The two women are looking for ways to bring together the various stakeholders in public health scholarship – researchers, community members and funders – in an atmosphere that’s respectful and encourages dialogue. The first step toward building trust, McNeely says, will be “a lot of training and learning on both sides, so people are at least talking the same language.” There may also be a role for a professional mediator or facilitator to guide these conversations, at least until all sides become more comfortable talking to each other. Another important element is finding a setting for the conversations that is not connected to the institutions doing the research.
When McNeely and Allen were graduate students at UMBC investigating food deserts and health disparities in Baltimore, residents told them that previous researchers would poke around in their lives for a while and then disappear. The residents said experiences like that actually left them worse off, because they felt disrespected and disempowered, and nothing about their conditions seemed to change.

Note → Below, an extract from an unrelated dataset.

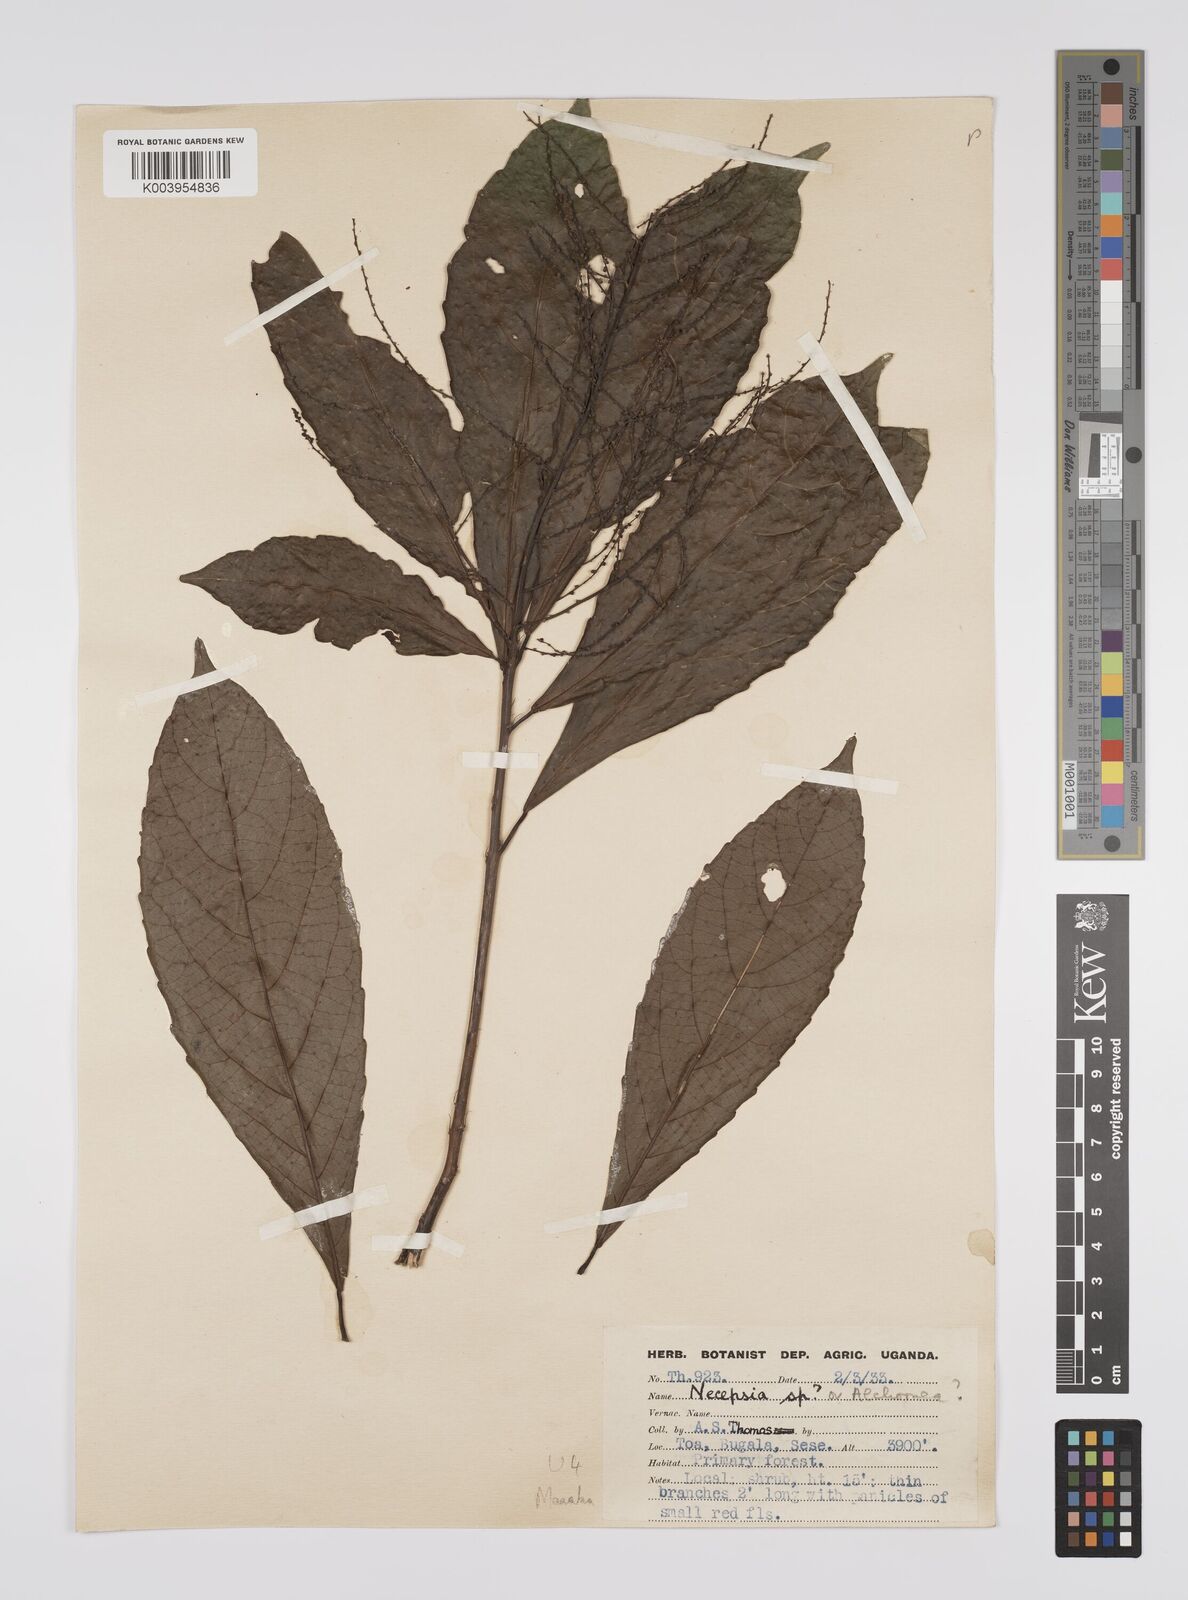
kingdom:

Improving communication is about more than establishing better relations between residents and institutions. When researchers and subjects misunderstand each other, the results can be poisonous, as the long- troubled relationship between Johns Hopkins Hospital and its surrounding neighborhoods has demonstrated.
According to McNeely and Allen, to win the community’s trust, scientists and researchers need to be transparent about every aspect of their work. “When people don’t know why they’re making the decisions they’re making,” Allen says, it breeds resentment, which in the long run makes it harder for researchers to do their jobs.
“We think there’s a way to bring people together in a mutually empowering way,” she says.